**What is being asked:** Find every line in the data that contains the word "heater". Return each of those lines.
==== Data records ====
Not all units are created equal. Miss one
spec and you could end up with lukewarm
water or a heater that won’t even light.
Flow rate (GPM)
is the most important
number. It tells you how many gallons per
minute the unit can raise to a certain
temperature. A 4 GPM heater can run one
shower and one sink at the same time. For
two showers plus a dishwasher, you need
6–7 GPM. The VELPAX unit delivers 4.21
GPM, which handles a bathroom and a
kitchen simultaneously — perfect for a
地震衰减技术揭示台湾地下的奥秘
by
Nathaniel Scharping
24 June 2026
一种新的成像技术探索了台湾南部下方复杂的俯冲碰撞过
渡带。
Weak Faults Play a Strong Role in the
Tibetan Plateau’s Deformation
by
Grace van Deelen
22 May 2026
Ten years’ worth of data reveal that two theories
====
==== Data records ====
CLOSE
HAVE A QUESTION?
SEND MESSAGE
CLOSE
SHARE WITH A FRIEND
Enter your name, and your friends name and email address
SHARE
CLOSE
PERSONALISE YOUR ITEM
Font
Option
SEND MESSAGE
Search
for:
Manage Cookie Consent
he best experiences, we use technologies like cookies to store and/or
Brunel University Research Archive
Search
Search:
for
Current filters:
====
**Exercise result:**
water or a heater that won’t even light.
temperature. A 4 GPM heater can run one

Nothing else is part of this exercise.